**** Texto

A potencialização da audiência e a celebração da imagem
Ao observarmos as celebridades do momento chegamos à conclusão de que elas só existem, na maioria das vezes, por causa daquilo que costumamos chamar de instrumentos de reprodução da cultura de massa.
É importante uma breve viagem pela História para entendermos como sempre ocorreu, ao longo do tempo, a divulgação e a manutenção das ideias que regeram e ainda regem o comportamento dos seres humanos.
Da Antiguidade até a Idade Média foram as religiões que fizeram
esse trabalho. Os oráculos, ou os sacerdotes, tinham a função de divulgar a
existência, a moral e a vontade dos deuses. Quando ainda não havia nenhum tipo
de meios de comunicação, a voz daqueles que se incumbiam dos templos era o instrumento
que formava a base de pensamento de cada povo. Na Grécia, escapando um pouco a
esse costume, a discussão em academias e mesmo nas praças públicas fez
determinadas ideias avançarem devido à ação de homens não religiosos. Assim
surgiram os primeiros filósofos. O saber que transmitiam
era de outra ordem e muitas vezes contrariava o que diziam os sacerdotes. A
escrita foi o primeiro meio de comunicação para todo esse pessoal, uma espécie
de modo de perpetuação do que tentavam transmitir. Mesmo com a maioria da
população pouco letrada, a escrita fez as ideias desses pensadores sobreviverem.
O Império Romano, tendo a religião como estofo, expandiu
duas ciências distintas, a militar e o direito; por muitas
vezes paradoxais em suas atuações. Ambas tiveram força de persuasão e de
convencimento, muitas vezes fazendo crer que o Império era justo. É bom lembrar
que o direito tem certo sabor de religião, porque as primeiras leis foram
baseadas em códigos consuetudinários, na verdade oriundos das crenças.
Na Idade Média a Igreja Católica tornou-se a grande mídia,
e teve forte poder de convencimento. Além de se arvorar como representante de Deus na Terra, tinha o poder de
vida e de morte, principalmente sobre aqueles que a contestavam. Mas, em dias de
paz, o púlpito das igrejas era o que formava a ideologia. Os padres, sempre bons
oradores, deram embasamento teórico às ações dos homens, mesmo que muitas delas
escapassem ao que pregou Cristo: o perdão.
Com a invenção da imprensa e a perspectiva de
reprodutibilidade das ideias, começou-se, ainda que de modo suave, a se
anunciar o que estava por vir. As publicações, ao colocar em evidência seus
autores, passaram a lhes proporcionar fama e respeito. Com a invenção da
máquina a vapor, equipando as gráficas com velocidade antes impensada, os
homens de letras viveram sua época de ouro.

********
**** Material fornecido

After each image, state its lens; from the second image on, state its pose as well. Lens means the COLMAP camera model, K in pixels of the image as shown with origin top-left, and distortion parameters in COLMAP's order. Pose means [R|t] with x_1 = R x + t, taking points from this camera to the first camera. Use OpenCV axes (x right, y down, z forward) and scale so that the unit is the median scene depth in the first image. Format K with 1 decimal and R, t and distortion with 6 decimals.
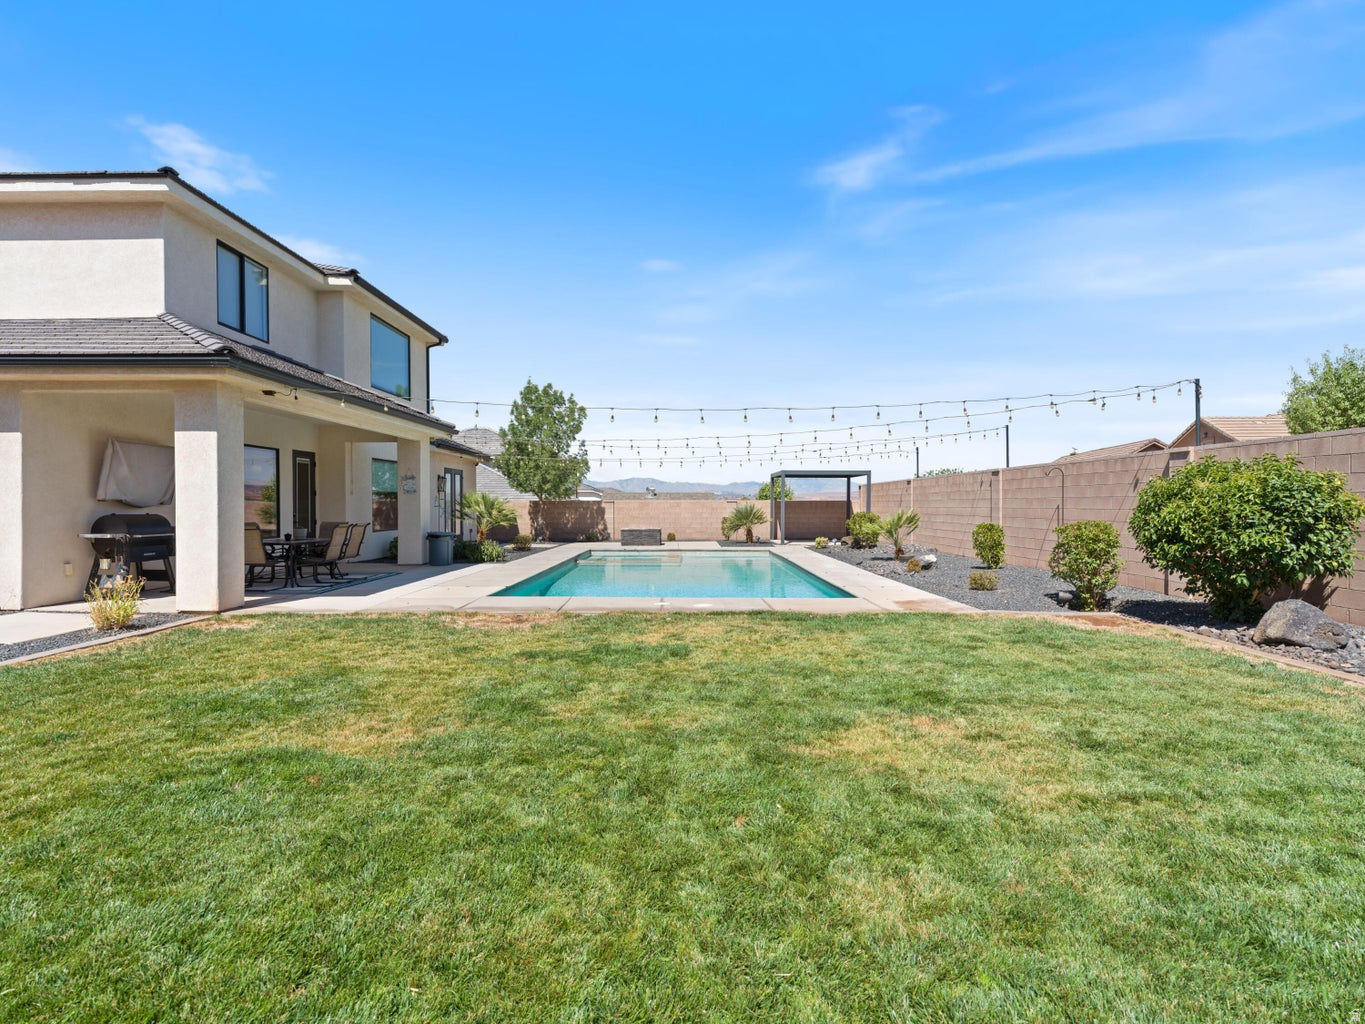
lens RADIAL K [[689.2, 0, 691.4], [0, 689.2, 509.4], [0, 0, 1]] dist [0.001927, -0.001289]
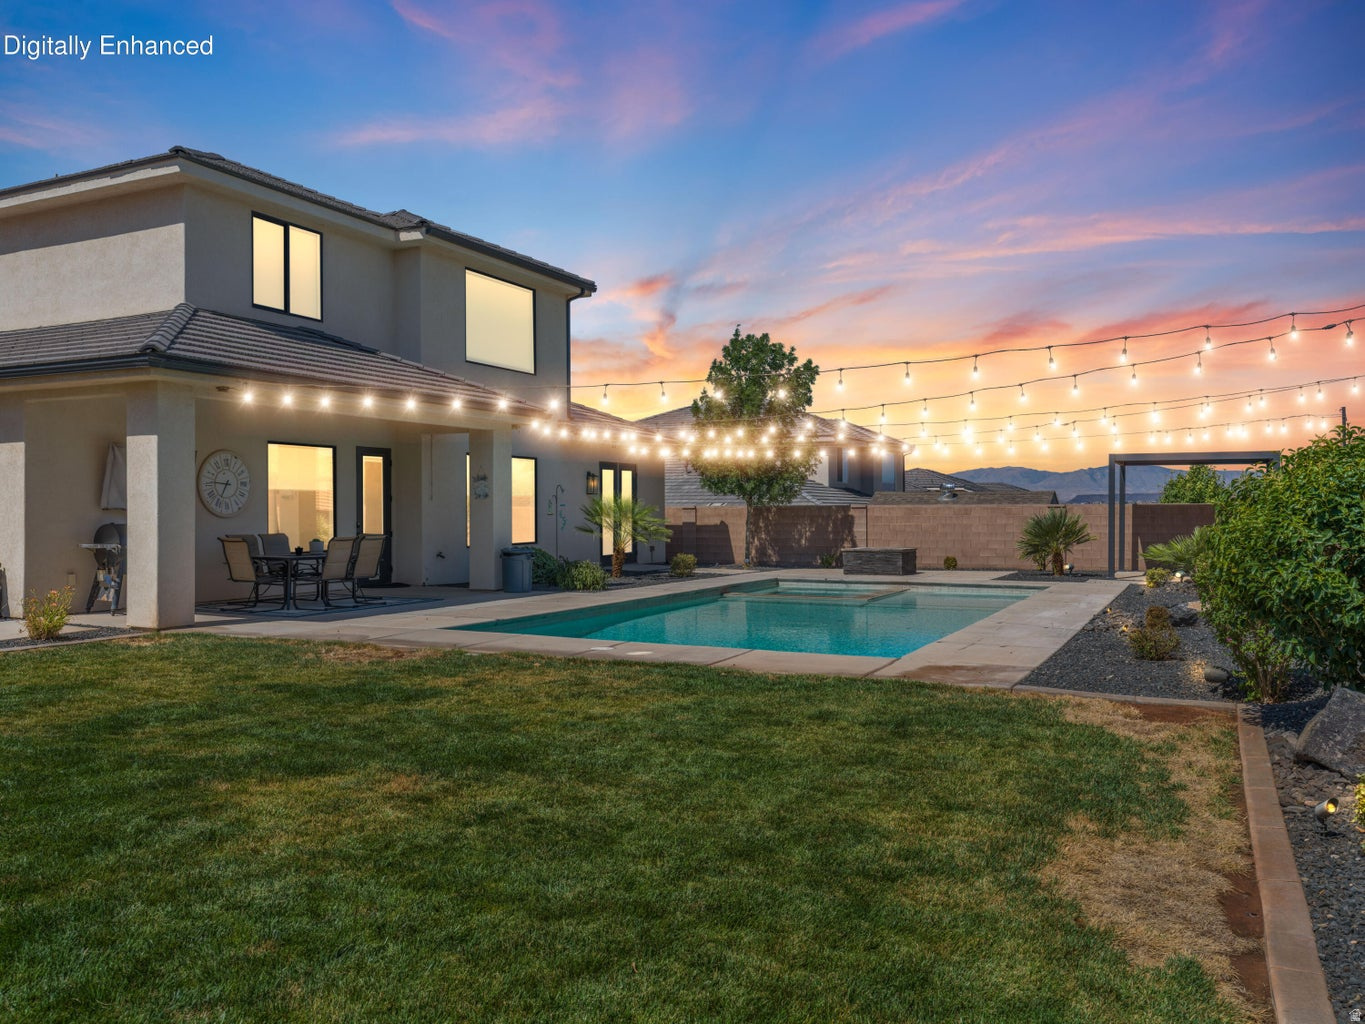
lens RADIAL K [[1099.0, 0, 680.0], [0, 1099.0, 510.6], [0, 0, 1]] dist [0.006505, 0.015200]
pose [[0.893503, -0.000526, -0.449057, 0.347532], [-0.002229, 0.999982, -0.005607, -0.002794], [0.449051, 0.006011, 0.893486, -0.006308]]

********

O que fazer —
**a.** Diga se cada afirmação abaixo bate com o texto sobre a divulgação das ideias, respondendo sim ou não e citando as palavras do texto que decidem. (i) Na Grécia, os primeiros filósofos surgiram pela ação de homens não religiosos. (ii) O Império Romano expandiu três ciências distintas. (iii) A escrita fez as ideias dos pensadores sobreviverem porque a maioria da população sabia ler bem.
**b.** Transcreva um trecho do texto sobre a divulgação das ideias, começando nas palavras "Da Antiguidade até" e parando depois de "desses pensadores sobreviverem.".

Respostas —
**a.**
(i) Sim: "fez determinadas ideias avançarem devido à ação de homens não religiosos. Assim surgiram os primeiros filósofos."
(ii) Não: "expandiu duas ciências distintas, a militar e o direito"
(iii) Não: "Mesmo com a maioria da população pouco letrada, a escrita fez as ideias desses pensadores sobreviverem."

**b.**
Da Antiguidade até a Idade Média foram as religiões que fizeram
esse trabalho. Os oráculos, ou os sacerdotes, tinham a função de divulgar a
existência, a moral e a vontade dos deuses. Quando ainda não havia nenhum tipo
de meios de comunicação, a voz daqueles que se incumbiam dos templos era o instrumento
que formava a base de pensamento de cada povo. Na Grécia, escapando um pouco a
esse costume, a discussão em academias e mesmo nas praças públicas fez
determinadas ideias avançarem devido à ação de homens não religiosos. Assim
surgiram os primeiros filósofos. O saber que transmitiam
era de outra ordem e muitas vezes contrariava o que diziam os sacerdotes. A
escrita foi o primeiro meio de comunicação para todo esse pessoal, uma espécie
de modo de perpetuação do que tentavam transmitir. Mesmo com a maioria da
população pouco letrada, a escrita fez as ideias desses pensadores sobreviverem.